Despite the partisan squabbles in Washington, President Barack Obama’s recent speeches on countering extremism could have been given by a Democrat or a Republican. The neo-cons of the Bush era called for the same five-point strategy: confronting extremism, promoting democracy, addressing public grievances, creating opportunities for disillusioned youth, and dignity for all.

Indeed, the two presidents have given speeches with almost identical language on the subject—and the various components of U.S. policy.

Six days after the 9/11 attacks in 2001, President George W. Bush spoke at the Islamic Center of Washington.

“These acts of violence against innocents violate the fundamental tenets of the Islamic faith. And it’s important for my fellow Americans to understand that,” he said. “The face of terror is not the true faith of Islam. . . . Islam is peace. These terrorists don’t represent peace.  They represent evil and war.”

Speaking Wednesday, at the White House summit on violent extremism, President Obama said, “We are not at war with Islam. We are at war with people who have perverted Islam. . . . [T]he terrorists do not speak for over a billion Muslims who reject their hateful ideology. They no more represent Islam than any madman who kills innocents in the name of God represents Christianity or Judaism or Buddhism or Hinduism.”

Nothing different.

Both presidents have also promoted democracy—meaning political participation, equal justice, and basic freedoms–to counter extremism.
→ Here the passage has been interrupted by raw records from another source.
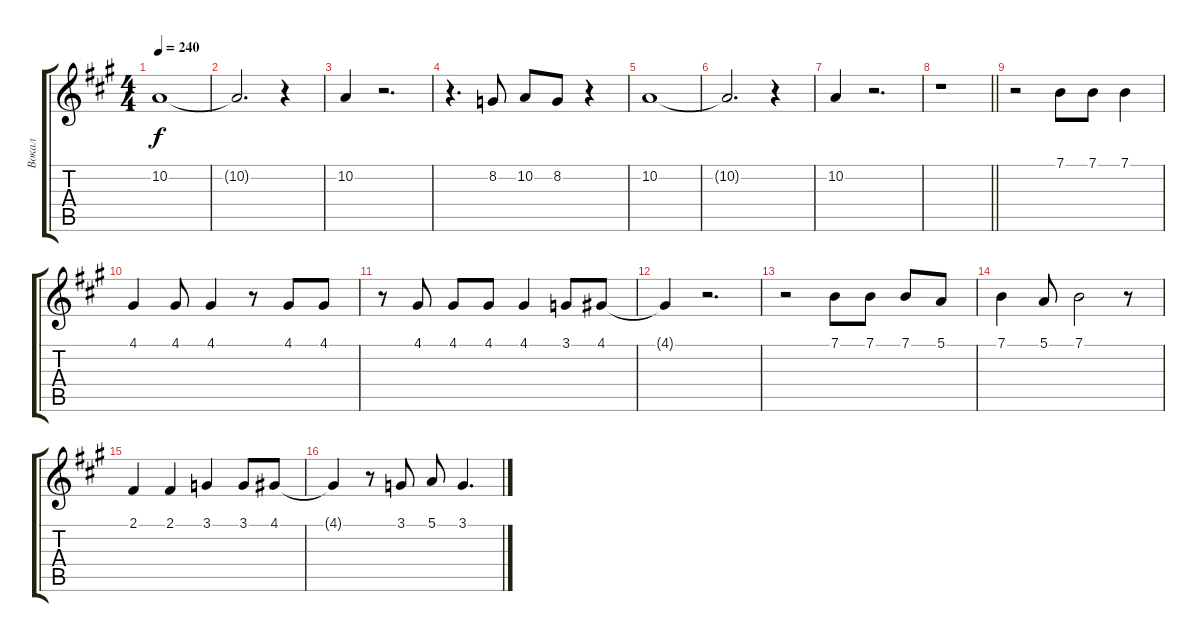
\track ("Вокал" "Вокал") {instrument sopranosax}
\staff {score tabs}
\tuning (E4 B3 G3 D3 A2 E2) {hide}
\ts (4 4)
\tempo 240
\clef g2
\ks a
10.2.1{dy f} |
10.2{t}.2{d} r.4 |
10.2.4 r.2{d} |
r.4{d} 8.2.8 10.2.8 8.2.8 r.4 |
10.2.1 |
10.2{t}.2{d} r.4 |
10.2.4 r.2{d} |
\barLineRight lightlight
r.1 |
r.2 7.1.8 7.1.8 7.1.4 |
4.1.4 4.1.8 4.1.4 r.8 4.1.8 4.1.8 |
r.8 4.1.8 4.1.8 4.1.8 4.1.4 3.1.8 4.1.8 |
4.1{t}.4 r.2{d} |
r.2 7.1.8 7.1.8 7.1.8 5.1.8 |
7.1.4 5.1.8 7.1.2 r.8 |
2.1.4 2.1.4 3.1.4 3.1.8 4.1.8 |
4.1{t}.4 r.8 3.1.8 5.1.8 3.1.4{d}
President Bush discussed democracy promotion in the Middle East at the National Endowment for Democracy in 2003.

“Successful societies limit the power of the state and the power of the military–so that governments respond to the will of the people, and not the will of an elite,” he said. “Successful societies protect freedom with the consistent and impartial rule of law, instead of … selectively applying the law to punish political opponents. Successful societies allow room for healthy civic institutions–for political parties and labor unions and independent newspapers and broadcast media.”
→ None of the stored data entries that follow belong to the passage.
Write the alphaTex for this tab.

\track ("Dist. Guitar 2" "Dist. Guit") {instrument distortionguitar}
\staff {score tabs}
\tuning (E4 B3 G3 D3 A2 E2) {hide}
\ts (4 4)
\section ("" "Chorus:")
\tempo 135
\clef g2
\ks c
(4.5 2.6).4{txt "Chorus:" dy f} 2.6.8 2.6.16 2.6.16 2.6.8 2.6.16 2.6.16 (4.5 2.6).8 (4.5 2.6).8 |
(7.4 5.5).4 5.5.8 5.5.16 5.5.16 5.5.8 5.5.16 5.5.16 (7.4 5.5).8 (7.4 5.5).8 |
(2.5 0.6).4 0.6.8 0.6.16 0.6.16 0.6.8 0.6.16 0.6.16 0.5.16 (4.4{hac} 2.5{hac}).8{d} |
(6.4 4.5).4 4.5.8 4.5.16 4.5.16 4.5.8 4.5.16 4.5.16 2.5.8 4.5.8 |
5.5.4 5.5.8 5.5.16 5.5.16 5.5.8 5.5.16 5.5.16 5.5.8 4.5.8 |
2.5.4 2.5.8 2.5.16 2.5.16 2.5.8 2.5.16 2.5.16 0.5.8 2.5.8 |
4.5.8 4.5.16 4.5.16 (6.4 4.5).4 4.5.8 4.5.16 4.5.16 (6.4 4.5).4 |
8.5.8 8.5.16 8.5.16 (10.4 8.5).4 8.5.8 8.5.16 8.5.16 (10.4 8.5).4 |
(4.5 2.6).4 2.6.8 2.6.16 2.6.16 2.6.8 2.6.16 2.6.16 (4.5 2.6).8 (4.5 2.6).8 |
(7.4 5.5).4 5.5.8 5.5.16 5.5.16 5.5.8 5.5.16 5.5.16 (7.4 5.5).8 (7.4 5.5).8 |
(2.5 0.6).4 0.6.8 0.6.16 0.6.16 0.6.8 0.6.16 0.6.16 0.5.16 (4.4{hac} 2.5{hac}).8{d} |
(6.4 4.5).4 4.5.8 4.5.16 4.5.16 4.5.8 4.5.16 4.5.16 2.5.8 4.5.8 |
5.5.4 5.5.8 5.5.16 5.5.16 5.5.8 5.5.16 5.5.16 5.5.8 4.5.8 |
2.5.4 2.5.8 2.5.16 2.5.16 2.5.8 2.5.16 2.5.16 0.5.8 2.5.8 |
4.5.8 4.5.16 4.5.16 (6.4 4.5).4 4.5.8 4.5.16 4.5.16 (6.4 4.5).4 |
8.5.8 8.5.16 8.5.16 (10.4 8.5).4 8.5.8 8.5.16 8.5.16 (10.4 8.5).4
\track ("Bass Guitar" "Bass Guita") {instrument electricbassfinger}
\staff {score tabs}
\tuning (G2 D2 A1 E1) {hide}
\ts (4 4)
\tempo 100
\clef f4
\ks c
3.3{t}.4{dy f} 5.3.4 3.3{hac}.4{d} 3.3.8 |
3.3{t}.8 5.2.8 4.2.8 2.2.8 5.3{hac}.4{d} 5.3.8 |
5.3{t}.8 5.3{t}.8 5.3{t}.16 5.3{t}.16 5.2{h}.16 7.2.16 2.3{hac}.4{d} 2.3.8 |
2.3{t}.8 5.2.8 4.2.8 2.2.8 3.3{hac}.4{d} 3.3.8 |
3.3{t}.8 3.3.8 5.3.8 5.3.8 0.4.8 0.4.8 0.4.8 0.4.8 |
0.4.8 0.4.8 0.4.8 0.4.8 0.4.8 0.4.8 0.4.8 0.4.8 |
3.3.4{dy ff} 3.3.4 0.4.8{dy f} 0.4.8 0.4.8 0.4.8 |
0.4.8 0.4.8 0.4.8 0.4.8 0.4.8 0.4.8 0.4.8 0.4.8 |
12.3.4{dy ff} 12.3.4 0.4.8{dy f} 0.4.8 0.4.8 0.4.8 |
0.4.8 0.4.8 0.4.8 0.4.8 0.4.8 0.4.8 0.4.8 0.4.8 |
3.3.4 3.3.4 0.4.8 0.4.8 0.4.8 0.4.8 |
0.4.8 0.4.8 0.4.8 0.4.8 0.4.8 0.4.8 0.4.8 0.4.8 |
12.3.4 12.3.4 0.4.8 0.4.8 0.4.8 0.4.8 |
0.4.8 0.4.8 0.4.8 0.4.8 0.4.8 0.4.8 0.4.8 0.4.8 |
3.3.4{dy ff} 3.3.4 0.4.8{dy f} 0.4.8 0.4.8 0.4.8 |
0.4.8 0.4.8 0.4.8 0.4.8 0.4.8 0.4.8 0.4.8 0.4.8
On Thursday, President Obama said that democracy is an essential part of the cure for extremism.

“When people are oppressed, and human rights are denied–particularly along sectarian lines or ethnic lines–when dissent is silenced, it feeds violent extremism,” he said. “And so we must recognize that lasting stability and real security require democracy.  That means free elections where people can choose their own future, and independent judiciaries that uphold the rule of law, and police and security forces that respect human rights, and free speech and freedom for civil society groups. And it means freedom of religion–because when people are free to practice their faith as they choose, it helps hold diverse societies together.”

Almost identical language.

In his 2001 speech at Washington’s Islamic Center, President Bush pointedly lauded Muslims in the U.S.:

“America counts millions of Muslims amongst our citizens, and Muslims make an incredibly valuable contribution to our country. Muslims are doctors, lawyers, law professors, members of the military, entrepreneurs, shopkeepers, moms and dads. And they need to be treated with respect. In our anger and emotion, our fellow Americans must treat each other with respect.”

On Wednesday, President Obama noted that, “to their credit,” there are “respected Muslim clerics and scholars not just here in the United States but around the world who push back on this twisted interpretation of their faith.”

The same show of respect.

There is no meaningful gap on the guiding principles. So it’s time–for the good of both sides–for petty political bickering over U.S. policy on extremism to stop.

The opinions expressed here are solely those of the author.